Exercise objective
Reproduce the entries exactly and omit the pictures.

Records
*** Block opens ***

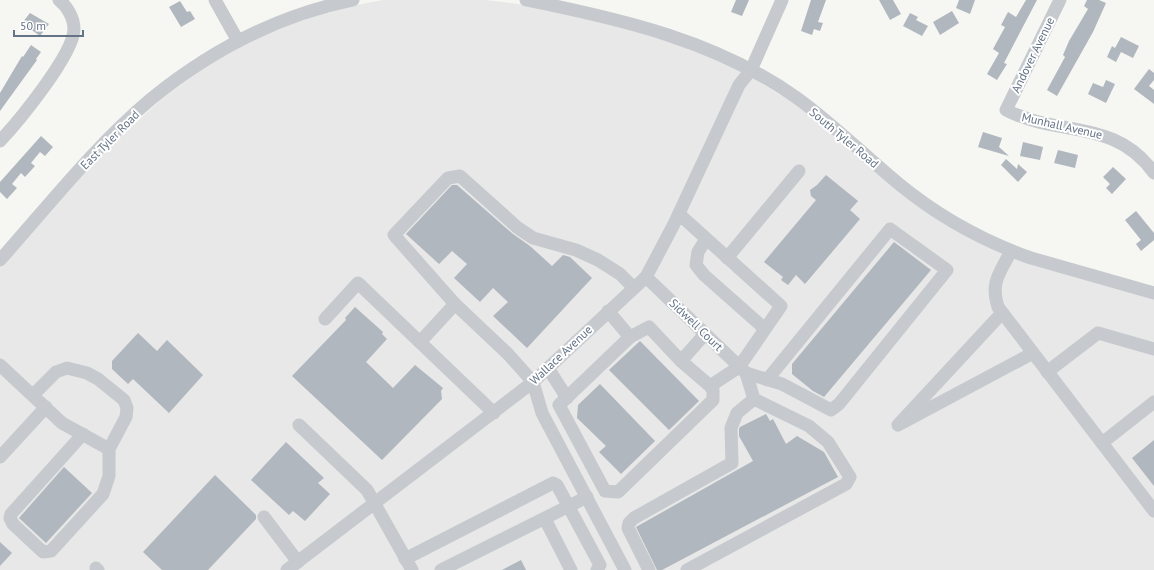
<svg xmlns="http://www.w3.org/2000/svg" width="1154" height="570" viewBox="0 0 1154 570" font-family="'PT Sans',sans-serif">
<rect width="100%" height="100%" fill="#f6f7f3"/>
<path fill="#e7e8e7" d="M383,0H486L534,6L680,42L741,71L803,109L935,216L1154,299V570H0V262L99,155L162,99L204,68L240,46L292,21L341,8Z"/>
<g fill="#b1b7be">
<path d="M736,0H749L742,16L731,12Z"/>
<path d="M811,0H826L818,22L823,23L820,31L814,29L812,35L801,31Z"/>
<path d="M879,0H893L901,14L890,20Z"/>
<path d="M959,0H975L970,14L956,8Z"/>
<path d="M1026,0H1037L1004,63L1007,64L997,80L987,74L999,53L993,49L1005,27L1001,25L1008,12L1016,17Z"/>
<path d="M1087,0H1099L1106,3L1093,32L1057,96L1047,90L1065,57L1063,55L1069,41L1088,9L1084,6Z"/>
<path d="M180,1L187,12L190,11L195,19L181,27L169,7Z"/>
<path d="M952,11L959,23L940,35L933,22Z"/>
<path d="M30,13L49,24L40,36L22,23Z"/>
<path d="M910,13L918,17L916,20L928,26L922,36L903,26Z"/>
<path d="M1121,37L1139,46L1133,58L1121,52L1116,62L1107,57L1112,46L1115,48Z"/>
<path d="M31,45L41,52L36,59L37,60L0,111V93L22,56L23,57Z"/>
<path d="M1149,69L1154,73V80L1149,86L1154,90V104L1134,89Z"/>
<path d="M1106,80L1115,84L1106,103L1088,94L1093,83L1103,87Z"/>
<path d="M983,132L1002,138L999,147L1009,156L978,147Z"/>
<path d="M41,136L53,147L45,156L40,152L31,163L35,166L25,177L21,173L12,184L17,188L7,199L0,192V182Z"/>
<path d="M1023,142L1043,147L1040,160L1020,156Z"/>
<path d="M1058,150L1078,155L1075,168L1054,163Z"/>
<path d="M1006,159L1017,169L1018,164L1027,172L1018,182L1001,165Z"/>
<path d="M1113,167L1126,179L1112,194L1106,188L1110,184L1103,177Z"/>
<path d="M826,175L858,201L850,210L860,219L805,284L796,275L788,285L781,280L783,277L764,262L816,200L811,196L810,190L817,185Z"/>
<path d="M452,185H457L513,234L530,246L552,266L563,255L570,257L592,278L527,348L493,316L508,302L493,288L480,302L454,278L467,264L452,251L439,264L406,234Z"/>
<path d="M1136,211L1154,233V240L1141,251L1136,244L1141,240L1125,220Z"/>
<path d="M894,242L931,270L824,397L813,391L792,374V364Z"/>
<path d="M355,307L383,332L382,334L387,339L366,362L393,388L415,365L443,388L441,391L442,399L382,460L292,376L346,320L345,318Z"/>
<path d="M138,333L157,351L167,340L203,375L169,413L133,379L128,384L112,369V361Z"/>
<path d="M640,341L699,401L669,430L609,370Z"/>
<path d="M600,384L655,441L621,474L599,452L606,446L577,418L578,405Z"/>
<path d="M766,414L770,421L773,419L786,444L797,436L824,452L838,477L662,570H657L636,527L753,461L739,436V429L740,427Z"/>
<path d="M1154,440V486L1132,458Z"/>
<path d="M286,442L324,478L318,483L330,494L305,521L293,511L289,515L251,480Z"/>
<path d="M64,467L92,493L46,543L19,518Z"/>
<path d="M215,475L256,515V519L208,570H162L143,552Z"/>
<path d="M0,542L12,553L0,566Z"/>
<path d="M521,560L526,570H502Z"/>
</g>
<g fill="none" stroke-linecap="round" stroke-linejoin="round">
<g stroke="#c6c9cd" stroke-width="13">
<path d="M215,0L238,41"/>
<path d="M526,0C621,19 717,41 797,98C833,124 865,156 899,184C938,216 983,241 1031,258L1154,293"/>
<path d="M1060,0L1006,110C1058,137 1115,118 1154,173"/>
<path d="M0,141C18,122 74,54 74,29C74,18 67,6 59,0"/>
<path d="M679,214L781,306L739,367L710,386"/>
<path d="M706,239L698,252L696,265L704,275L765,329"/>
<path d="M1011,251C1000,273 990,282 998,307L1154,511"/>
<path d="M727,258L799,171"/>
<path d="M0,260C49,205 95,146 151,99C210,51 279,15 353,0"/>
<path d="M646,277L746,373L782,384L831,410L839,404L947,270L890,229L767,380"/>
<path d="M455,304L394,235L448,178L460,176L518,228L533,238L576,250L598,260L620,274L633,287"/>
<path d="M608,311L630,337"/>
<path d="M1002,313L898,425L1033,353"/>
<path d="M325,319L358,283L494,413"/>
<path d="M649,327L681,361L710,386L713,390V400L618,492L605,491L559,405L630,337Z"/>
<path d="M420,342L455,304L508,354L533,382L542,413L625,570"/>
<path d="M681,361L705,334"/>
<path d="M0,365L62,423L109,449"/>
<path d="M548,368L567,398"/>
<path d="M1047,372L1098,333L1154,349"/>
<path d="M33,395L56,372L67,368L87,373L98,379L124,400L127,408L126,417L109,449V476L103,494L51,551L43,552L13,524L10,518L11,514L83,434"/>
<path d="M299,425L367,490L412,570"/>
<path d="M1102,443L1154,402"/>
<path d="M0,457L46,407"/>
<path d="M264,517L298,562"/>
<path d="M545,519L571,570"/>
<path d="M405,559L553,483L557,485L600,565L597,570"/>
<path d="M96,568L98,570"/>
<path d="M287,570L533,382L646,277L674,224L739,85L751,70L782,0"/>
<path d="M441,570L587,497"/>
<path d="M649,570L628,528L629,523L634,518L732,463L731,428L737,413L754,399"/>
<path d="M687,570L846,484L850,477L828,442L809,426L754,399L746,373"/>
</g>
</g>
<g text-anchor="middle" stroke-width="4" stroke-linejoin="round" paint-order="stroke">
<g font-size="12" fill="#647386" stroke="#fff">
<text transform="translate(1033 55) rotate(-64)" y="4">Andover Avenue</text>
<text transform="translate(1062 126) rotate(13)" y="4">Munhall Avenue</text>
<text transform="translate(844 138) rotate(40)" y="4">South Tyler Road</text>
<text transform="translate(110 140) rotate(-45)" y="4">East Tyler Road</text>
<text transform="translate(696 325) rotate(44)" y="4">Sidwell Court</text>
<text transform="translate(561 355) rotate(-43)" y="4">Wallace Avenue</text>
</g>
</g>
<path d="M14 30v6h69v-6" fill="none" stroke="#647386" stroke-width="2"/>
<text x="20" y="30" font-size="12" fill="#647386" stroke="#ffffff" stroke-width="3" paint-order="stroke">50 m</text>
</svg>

*** Block closes ***

Written reply
<svg xmlns="http://www.w3.org/2000/svg" width="1154" height="570" viewBox="0 0 1154 570" font-family="'PT Sans',sans-serif">
<rect width="100%" height="100%" fill="#f6f7f3"/>
<path fill="#e7e8e7" d="M383,0H486L534,6L680,42L741,71L803,109L935,216L1154,299V570H0V262L99,155L162,99L204,68L240,46L292,21L341,8Z"/>
<g fill="#b1b7be">
<path d="M736,0H749L742,16L731,12Z"/>
<path d="M811,0H826L818,22L823,23L820,31L814,29L812,35L801,31Z"/>
<path d="M879,0H893L901,14L890,20Z"/>
<path d="M959,0H975L970,14L956,8Z"/>
<path d="M1026,0H1037L1004,63L1007,64L997,80L987,74L999,53L993,49L1005,27L1001,25L1008,12L1016,17Z"/>
<path d="M1087,0H1099L1106,3L1093,32L1057,96L1047,90L1065,57L1063,55L1069,41L1088,9L1084,6Z"/>
<path d="M180,1L187,12L190,11L195,19L181,27L169,7Z"/>
<path d="M952,11L959,23L940,35L933,22Z"/>
<path d="M30,13L49,24L40,36L22,23Z"/>
<path d="M910,13L918,17L916,20L928,26L922,36L903,26Z"/>
<path d="M1121,37L1139,46L1133,58L1121,52L1116,62L1107,57L1112,46L1115,48Z"/>
<path d="M31,45L41,52L36,59L37,60L0,111V93L22,56L23,57Z"/>
<path d="M1149,69L1154,73V80L1149,86L1154,90V104L1134,89Z"/>
<path d="M1106,80L1115,84L1106,103L1088,94L1093,83L1103,87Z"/>
<path d="M983,132L1002,138L999,147L1009,156L978,147Z"/>
<path d="M41,136L53,147L45,156L40,152L31,163L35,166L25,177L21,173L12,184L17,188L7,199L0,192V182Z"/>
<path d="M1023,142L1043,147L1040,160L1020,156Z"/>
<path d="M1058,150L1078,155L1075,168L1054,163Z"/>
<path d="M1006,159L1017,169L1018,164L1027,172L1018,182L1001,165Z"/>
<path d="M1113,167L1126,179L1112,194L1106,188L1110,184L1103,177Z"/>
<path d="M826,175L858,201L850,210L860,219L805,284L796,275L788,285L781,280L783,277L764,262L816,200L811,196L810,190L817,185Z"/>
<path d="M452,185H457L513,234L530,246L552,266L563,255L570,257L592,278L527,348L493,316L508,302L493,288L480,302L454,278L467,264L452,251L439,264L406,234Z"/>
<path d="M1136,211L1154,233V240L1141,251L1136,244L1141,240L1125,220Z"/>
<path d="M894,242L931,270L824,397L813,391L792,374V364Z"/>
<path d="M355,307L383,332L382,334L387,339L366,362L393,388L415,365L443,388L441,391L442,399L382,460L292,376L346,320L345,318Z"/>
<path d="M138,333L157,351L167,340L203,375L169,413L133,379L128,384L112,369V361Z"/>
<path d="M640,341L699,401L669,430L609,370Z"/>
<path d="M600,384L655,441L621,474L599,452L606,446L577,418L578,405Z"/>
<path d="M766,414L770,421L773,419L786,444L797,436L824,452L838,477L662,570H657L636,527L753,461L739,436V429L740,427Z"/>
<path d="M1154,440V486L1132,458Z"/>
<path d="M286,442L324,478L318,483L330,494L305,521L293,511L289,515L251,480Z"/>
<path d="M64,467L92,493L46,543L19,518Z"/>
<path d="M215,475L256,515V519L208,570H162L143,552Z"/>
<path d="M0,542L12,553L0,566Z"/>
<path d="M521,560L526,570H502Z"/>
</g>
<g fill="none" stroke-linecap="round" stroke-linejoin="round">
<g stroke="#c6c9cd" stroke-width="13">
<path d="M215,0L238,41"/>
<path d="M526,0C621,19 717,41 797,98C833,124 865,156 899,184C938,216 983,241 1031,258L1154,293"/>
<path d="M1060,0L1006,110C1058,137 1115,118 1154,173"/>
<path d="M0,141C18,122 74,54 74,29C74,18 67,6 59,0"/>
<path d="M679,214L781,306L739,367L710,386"/>
<path d="M706,239L698,252L696,265L704,275L765,329"/>
<path d="M1011,251C1000,273 990,282 998,307L1154,511"/>
<path d="M727,258L799,171"/>
<path d="M0,260C49,205 95,146 151,99C210,51 279,15 353,0"/>
<path d="M646,277L746,373L782,384L831,410L839,404L947,270L890,229L767,380"/>
<path d="M455,304L394,235L448,178L460,176L518,228L533,238L576,250L598,260L620,274L633,287"/>
<path d="M608,311L630,337"/>
<path d="M1002,313L898,425L1033,353"/>
<path d="M325,319L358,283L494,413"/>
<path d="M649,327L681,361L710,386L713,390V400L618,492L605,491L559,405L630,337Z"/>
<path d="M420,342L455,304L508,354L533,382L542,413L625,570"/>
<path d="M681,361L705,334"/>
<path d="M0,365L62,423L109,449"/>
<path d="M548,368L567,398"/>
<path d="M1047,372L1098,333L1154,349"/>
<path d="M33,395L56,372L67,368L87,373L98,379L124,400L127,408L126,417L109,449V476L103,494L51,551L43,552L13,524L10,518L11,514L83,434"/>
<path d="M299,425L367,490L412,570"/>
<path d="M1102,443L1154,402"/>
<path d="M0,457L46,407"/>
<path d="M264,517L298,562"/>
<path d="M545,519L571,570"/>
<path d="M405,559L553,483L557,485L600,565L597,570"/>
<path d="M96,568L98,570"/>
<path d="M287,570L533,382L646,277L674,224L739,85L751,70L782,0"/>
<path d="M441,570L587,497"/>
<path d="M649,570L628,528L629,523L634,518L732,463L731,428L737,413L754,399"/>
<path d="M687,570L846,484L850,477L828,442L809,426L754,399L746,373"/>
</g>
</g>
<g text-anchor="middle" stroke-width="4" stroke-linejoin="round" paint-order="stroke">
<g font-size="12" fill="#647386" stroke="#fff">
<text transform="translate(1033 55) rotate(-64)" y="4">Andover Avenue</text>
<text transform="translate(1062 126) rotate(13)" y="4">Munhall Avenue</text>
<text transform="translate(844 138) rotate(40)" y="4">South Tyler Road</text>
<text transform="translate(110 140) rotate(-45)" y="4">East Tyler Road</text>
<text transform="translate(696 325) rotate(44)" y="4">Sidwell Court</text>
<text transform="translate(561 355) rotate(-43)" y="4">Wallace Avenue</text>
</g>
</g>
<path d="M14 30v6h69v-6" fill="none" stroke="#647386" stroke-width="2"/>
<text x="20" y="30" font-size="12" fill="#647386" stroke="#ffffff" stroke-width="3" paint-order="stroke">50 m</text>
</svg>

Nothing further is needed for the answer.